Aber mehr als acht Wochen nach Beginn der Grenzkontrollen, die im Schengenraum wegen der Viruspandemie verhängt worden sind, ist damit auch hier etwas Entspannung in Sicht. Und damit wachsen die Chancen für den Sommerurlaub.
Was fordert die EU-Kommission?
Sie wird am Mittwoch Empfehlungen an die Mitgliedstaaten veröffentlichen, wie die gesamte Europäische Union bei einem schrittweisen Abbau der Beschränkungen an den Grenzen vorgehen könnte. Dabei verzichtet die Brüsseler Behörde bei ihrem Plan für eine Rückkehr zum kontrollfreien Reisen im Schengenraum darauf, den Ländern strikte Zeitvorgaben zu machen. Laut dem Entwurf für den Brüsseler Lockerungplan wird den Mitgliedsstaaten ein „stufenweises und koordiniertes Vorgehen“ ans Herz gelegt.
Die Behörde schlägt vor, dass die Beschränkungen an den Grenzen zunächst in jenen Regionen fallen, in denen auf beiden Seiten der Übergänge eine ähnliche Verbreitung des Virus vorherrscht – immer unter der Voraussetzung, dass es bei den derzeitigen vergleichsweise niedrigen Infektionszahlen bleibt.
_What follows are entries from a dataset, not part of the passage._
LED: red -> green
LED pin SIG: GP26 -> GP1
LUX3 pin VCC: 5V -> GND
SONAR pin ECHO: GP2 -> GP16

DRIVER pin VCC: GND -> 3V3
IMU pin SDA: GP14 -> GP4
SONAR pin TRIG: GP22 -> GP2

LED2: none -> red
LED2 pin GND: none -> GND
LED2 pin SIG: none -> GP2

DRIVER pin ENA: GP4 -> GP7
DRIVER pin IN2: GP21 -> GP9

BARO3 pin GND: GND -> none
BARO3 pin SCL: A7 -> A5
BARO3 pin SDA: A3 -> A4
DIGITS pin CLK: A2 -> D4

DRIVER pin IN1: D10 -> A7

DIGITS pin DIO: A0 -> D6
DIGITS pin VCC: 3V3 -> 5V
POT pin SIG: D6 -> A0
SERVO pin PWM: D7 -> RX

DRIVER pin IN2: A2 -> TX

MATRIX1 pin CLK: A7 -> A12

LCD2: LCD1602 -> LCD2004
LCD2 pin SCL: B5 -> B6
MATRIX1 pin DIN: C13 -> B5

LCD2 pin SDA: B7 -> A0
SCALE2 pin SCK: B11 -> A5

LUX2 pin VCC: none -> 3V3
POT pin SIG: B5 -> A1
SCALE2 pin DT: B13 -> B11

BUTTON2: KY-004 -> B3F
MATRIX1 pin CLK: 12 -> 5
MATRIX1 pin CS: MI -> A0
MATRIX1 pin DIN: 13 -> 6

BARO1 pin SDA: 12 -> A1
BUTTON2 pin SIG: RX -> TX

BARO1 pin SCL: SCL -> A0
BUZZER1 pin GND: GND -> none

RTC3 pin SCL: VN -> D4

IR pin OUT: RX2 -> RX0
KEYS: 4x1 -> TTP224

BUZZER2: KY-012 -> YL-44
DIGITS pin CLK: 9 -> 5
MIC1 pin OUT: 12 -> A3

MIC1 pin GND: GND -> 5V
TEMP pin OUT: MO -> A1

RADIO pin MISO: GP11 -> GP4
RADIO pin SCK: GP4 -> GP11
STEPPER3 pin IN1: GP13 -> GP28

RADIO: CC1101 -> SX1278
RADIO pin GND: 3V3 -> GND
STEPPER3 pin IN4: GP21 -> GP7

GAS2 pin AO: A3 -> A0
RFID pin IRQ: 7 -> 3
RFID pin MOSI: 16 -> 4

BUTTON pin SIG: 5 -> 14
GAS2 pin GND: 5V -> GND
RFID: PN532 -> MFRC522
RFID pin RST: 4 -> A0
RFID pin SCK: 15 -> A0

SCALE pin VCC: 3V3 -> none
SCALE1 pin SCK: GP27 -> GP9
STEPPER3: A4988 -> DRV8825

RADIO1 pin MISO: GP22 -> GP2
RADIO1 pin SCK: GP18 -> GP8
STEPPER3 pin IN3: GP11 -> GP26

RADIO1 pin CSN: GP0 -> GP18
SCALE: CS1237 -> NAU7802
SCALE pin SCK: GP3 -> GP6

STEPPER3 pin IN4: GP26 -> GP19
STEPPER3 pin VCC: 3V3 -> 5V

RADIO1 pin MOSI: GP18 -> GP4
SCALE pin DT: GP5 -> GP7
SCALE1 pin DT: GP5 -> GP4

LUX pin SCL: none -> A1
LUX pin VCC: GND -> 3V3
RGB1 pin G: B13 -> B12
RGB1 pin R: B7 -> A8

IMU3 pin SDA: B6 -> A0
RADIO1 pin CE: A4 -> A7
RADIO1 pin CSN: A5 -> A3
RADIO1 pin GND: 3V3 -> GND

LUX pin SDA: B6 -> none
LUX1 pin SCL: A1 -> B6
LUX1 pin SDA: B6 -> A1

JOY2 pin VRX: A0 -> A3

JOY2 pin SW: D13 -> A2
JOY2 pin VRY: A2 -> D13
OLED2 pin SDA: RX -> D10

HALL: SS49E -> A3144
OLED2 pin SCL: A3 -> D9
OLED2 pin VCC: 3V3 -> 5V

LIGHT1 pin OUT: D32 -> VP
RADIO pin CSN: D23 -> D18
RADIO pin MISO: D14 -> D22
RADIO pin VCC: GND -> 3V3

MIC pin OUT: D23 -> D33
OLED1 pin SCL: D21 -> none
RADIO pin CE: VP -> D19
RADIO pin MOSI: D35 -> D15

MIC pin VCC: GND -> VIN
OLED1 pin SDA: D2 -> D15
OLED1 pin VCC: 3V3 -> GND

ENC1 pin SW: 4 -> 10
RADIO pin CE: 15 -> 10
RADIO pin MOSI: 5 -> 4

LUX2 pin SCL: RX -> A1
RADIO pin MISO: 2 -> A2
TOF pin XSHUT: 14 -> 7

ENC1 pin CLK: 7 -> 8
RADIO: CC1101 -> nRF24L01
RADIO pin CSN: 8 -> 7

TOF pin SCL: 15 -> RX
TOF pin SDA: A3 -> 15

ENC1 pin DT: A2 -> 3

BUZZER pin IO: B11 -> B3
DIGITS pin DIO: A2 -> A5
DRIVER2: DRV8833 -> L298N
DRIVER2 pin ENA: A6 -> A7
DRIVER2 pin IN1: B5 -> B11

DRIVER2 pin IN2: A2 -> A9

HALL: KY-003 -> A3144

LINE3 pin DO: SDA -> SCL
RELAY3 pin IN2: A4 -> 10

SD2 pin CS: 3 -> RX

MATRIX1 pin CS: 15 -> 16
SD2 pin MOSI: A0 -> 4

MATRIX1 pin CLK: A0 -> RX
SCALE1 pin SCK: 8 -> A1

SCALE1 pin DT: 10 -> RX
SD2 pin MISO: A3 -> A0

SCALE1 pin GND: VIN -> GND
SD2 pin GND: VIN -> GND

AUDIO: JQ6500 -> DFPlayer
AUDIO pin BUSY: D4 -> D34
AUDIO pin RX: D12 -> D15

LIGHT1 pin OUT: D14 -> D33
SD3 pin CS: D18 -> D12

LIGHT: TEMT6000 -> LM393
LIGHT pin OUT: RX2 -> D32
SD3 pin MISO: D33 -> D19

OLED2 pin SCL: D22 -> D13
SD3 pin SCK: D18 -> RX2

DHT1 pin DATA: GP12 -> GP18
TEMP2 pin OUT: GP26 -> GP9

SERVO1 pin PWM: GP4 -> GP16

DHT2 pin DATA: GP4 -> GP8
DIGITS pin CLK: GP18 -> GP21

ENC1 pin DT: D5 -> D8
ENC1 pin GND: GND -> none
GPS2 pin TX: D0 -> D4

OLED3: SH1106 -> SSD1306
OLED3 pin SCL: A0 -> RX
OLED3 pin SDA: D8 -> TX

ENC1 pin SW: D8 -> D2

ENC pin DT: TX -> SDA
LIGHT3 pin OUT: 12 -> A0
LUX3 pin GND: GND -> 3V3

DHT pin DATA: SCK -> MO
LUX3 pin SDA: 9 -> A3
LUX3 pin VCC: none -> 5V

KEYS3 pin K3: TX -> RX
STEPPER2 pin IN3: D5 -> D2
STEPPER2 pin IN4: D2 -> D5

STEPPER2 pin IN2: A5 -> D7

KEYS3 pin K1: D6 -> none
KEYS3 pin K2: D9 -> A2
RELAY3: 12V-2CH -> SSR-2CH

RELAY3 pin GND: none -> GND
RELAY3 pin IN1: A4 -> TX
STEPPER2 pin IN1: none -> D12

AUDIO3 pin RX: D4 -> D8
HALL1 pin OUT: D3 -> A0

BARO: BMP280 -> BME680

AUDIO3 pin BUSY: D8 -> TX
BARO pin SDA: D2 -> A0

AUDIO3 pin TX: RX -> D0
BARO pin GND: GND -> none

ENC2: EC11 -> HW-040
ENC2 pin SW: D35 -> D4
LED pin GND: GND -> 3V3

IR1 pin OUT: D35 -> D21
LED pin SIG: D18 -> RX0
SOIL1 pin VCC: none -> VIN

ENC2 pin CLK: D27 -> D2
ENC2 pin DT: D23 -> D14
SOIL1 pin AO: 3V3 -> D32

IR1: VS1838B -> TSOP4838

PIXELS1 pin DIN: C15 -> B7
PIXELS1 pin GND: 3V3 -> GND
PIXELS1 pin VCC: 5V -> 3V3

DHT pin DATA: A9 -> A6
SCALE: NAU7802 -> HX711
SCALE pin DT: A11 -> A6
Eine weitere Voraussetzung ist, dass es in den jeweiligen Regionen genügend Kapazitäten bei Tests und Intensivbetten gibt. Zudem will die Kommission Empfehlungen für eine Wiederaufnahme des grenzüberschreitenden Tourismus geben. Die Lockerungen für Urlauber liegen allerdings in weiterer Ferne als die Streichungen einzelner Einschränkungen im Grenzverkehr. Zum Beispiel um Verwandte besuchen zu können.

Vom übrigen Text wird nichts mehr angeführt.